What to produce> Search the records for "informazioni". Report every line where it occurs.

Records shown>
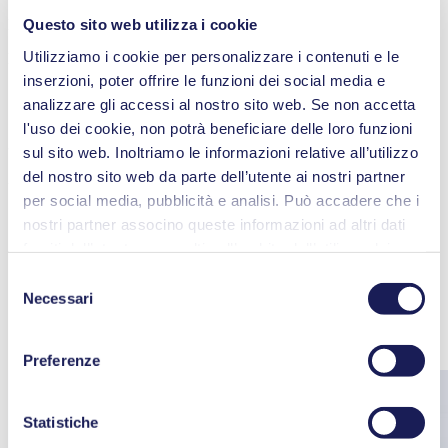
Questo sito web utilizza i cookie
Manuali d’uso LABOPORT® N 820 G
Utilizziamo i cookie per personalizzare i contenuti e le
PDF (5 MB) - Manuali d’uso - Italiano
inserzioni, poter offrire le funzioni dei social media e
analizzare gli accessi al nostro sito web. Se non accetta
l'uso dei cookie, non potrà beneficiare delle loro funzioni
3D CAD Model LABOPORT® N 820 G
sul sito web. Inoltriamo le informazioni relative all’utilizzo
del nostro sito web da parte dell’utente ai nostri partner
ZIP (58 MB) - File CAD - Inglese
per social media, pubblicità e analisi. Può accadere che i
nostri partner associno queste informazioni ad altri dati
forniti dall’utente o raccolti nell’ambito dell’utilizzo dei
Accessori
ID dell'ordine
servizi. L’utente può revocare il proprio consenso in
Selezione
Connettore per tubo
317278
qualsiasi momento facendo clic su “Cookies” alla fine del
Necessari
del
Chiave per connettore del tubo
316279
sito web e rimuovendo il segno di spunta.
consenso
Ricambi
ID dell'ordine
Maggiori informazioni sui cookie utilizzati, sui loro scopi,
Kit parti di ricambio N 820 G
317435
Preferenze
sulla base giuridica e sulla durata del salvataggio sono
consultabili nella nostra
Informativa sulla privacy
.
Statistiche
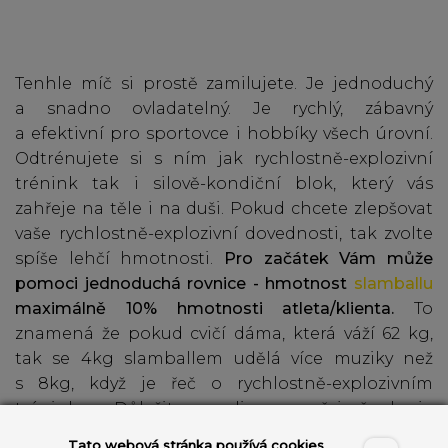
Tenhle míč si prostě zamilujete. Je jednoduchý
a snadno ovladatelný. Je rychlý, zábavný
a efektivní pro sportovce i hobbíky všech úrovní.
Odtrénujete si s ním jak rychlostně-explozivní
trénink tak i silově-kondiční blok, který vás
zahřeje na těle i na duši. Pokud chcete zlepšovat
vaše rychlostně-explozivní dovednosti, tak zvolte
spíše lehčí hmotnosti.
Pro začátek Vám může
pomoci jednoduchá rovnice - hmotnost
slamballu
maximálně 10% hmotnosti atleta/klienta.
To
znamená že pokud cvičí dáma, která váží 62 kg,
tak se 4kg slamballem udělá více muziky než
s 8kg, když je řeč o rychlostně-explozivním
tréninku. Důležitou roli samozřejmě hraje
i vyspělost klienta/ky, kde si už s hmotností
Tato webová stránka používá cookies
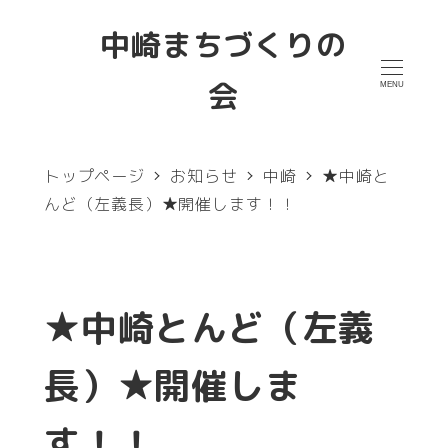
メ
中崎まちづくりの
イ
会
MENU
ン
コ
ン
トップページ
お知らせ
中崎
★中崎と
テ
んど（左義長）★開催します！！
ン
ツ
へ
★中崎とんど（左義
移
長）★開催しま
動
す！！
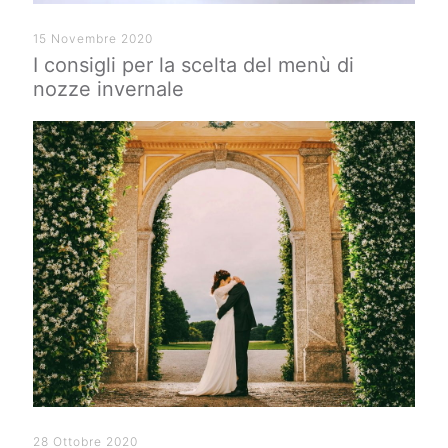
15 Novembre 2020
I consigli per la scelta del menù di
nozze invernale
28 Ottobre 2020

Task solution>
sul sito web. Inoltriamo le informazioni relative all’utilizzo
nostri partner associno queste informazioni ad altri dati
Maggiori informazioni sui cookie utilizzati, sui loro scopi,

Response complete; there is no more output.